This year, Junior Achievement’s Business Week, presented by Arrow Electronics, showcased what happens when the wild imagination of youth converges with the rigorous demands of the business world. The result was something truly spectacular.
On a Sunday morning, at the Denver campus of Johnson and Wales University, students from around Colorado gathered into a crowded auditorium to receive their first glimpse of the challenging week to come. For many students, this was their first time away from home. The intensive week is designed to equip students with the tools to compete in the real world. These young adults are expected to present a fully feasible marketing concept in one week; no holds barred, no training wheels.
As a three time JA Business Week alum, and always a member of Company G, this moment in the auditorium felt familiar, but this time as a company advisor, it was my turn to pass on the lessons I had learned a decade ago. As my company forged ahead conducting market research, crunching numbers, and making judgement calls, I was reminded of just how real this experience was.

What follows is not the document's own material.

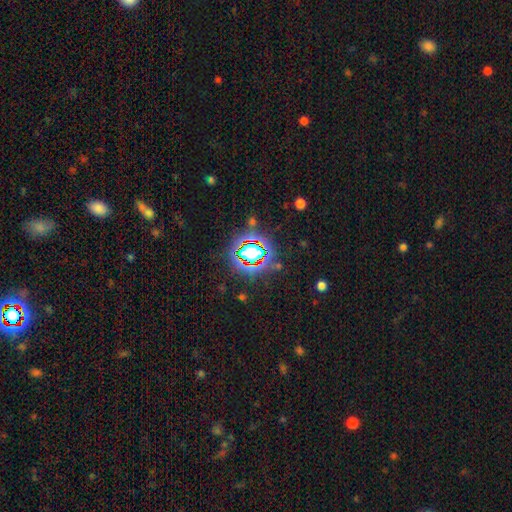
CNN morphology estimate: Smooth or featured: star or artifact — 81% (smooth — 11%)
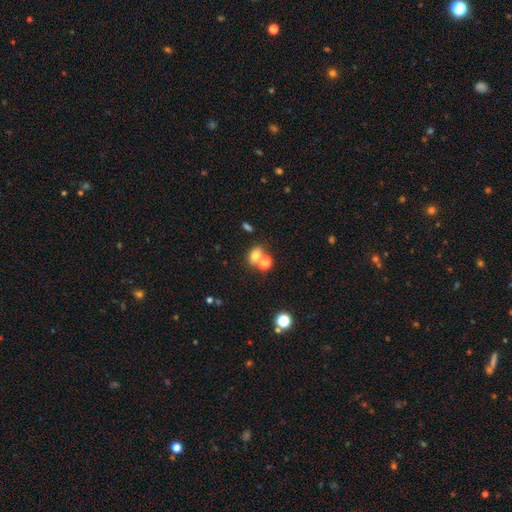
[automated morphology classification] The model was most divided on "merging": none: 49%, merger: 36%, minor disturbance: 10%, major disturbance: 5%. More confident: smooth or featured — smooth (73%); how rounded — in between (62%).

During down time, I checked email in anticipation of a marketing pitch draft, from our sales representative, for a presentation we are expecting to make in the coming week. As both camp and real world deadlines loomed, I realized that the kids are lucky to be learning these skills now because, one day, they might be in the same position that I am.

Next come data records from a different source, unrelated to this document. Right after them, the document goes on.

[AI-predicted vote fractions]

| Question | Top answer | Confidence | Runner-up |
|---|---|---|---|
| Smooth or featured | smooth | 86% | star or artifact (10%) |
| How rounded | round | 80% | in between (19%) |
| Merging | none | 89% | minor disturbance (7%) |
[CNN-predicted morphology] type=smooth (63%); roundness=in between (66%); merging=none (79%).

Before participating in JA Business Week, as a student, my aspirations were vastly different and unfocused. It was only after that week that I realized that I could do more than I had previously imagined. I can confidently say that without this experience, I would not have considered myself capable of becoming an entrepreneur. As the co-founder of Praetorian Rx LLC, I apply the very lessons I’ve learned in JA Business Week, all those years ago, to help Praetorian gain the competitive edge in our market.

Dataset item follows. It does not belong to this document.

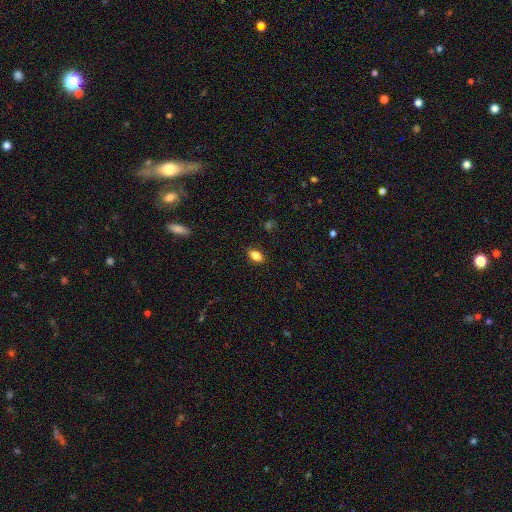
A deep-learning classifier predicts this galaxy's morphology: Overall: smooth (82%). How rounded: in between (87%). Merging: none (87%).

The hard work of Company G, payed off, netting us 3rd place of 13 companies. Though we had our bumps along the way, I explained to the company that it is through mistakes and mishaps that we experience the most growth. In a summary meeting, one student asked how the real business world functioned; nervous that she wouldn’t be able to handle the stress as an adult. My response, “In the real world, you generally have a lot more time to do a lot less.”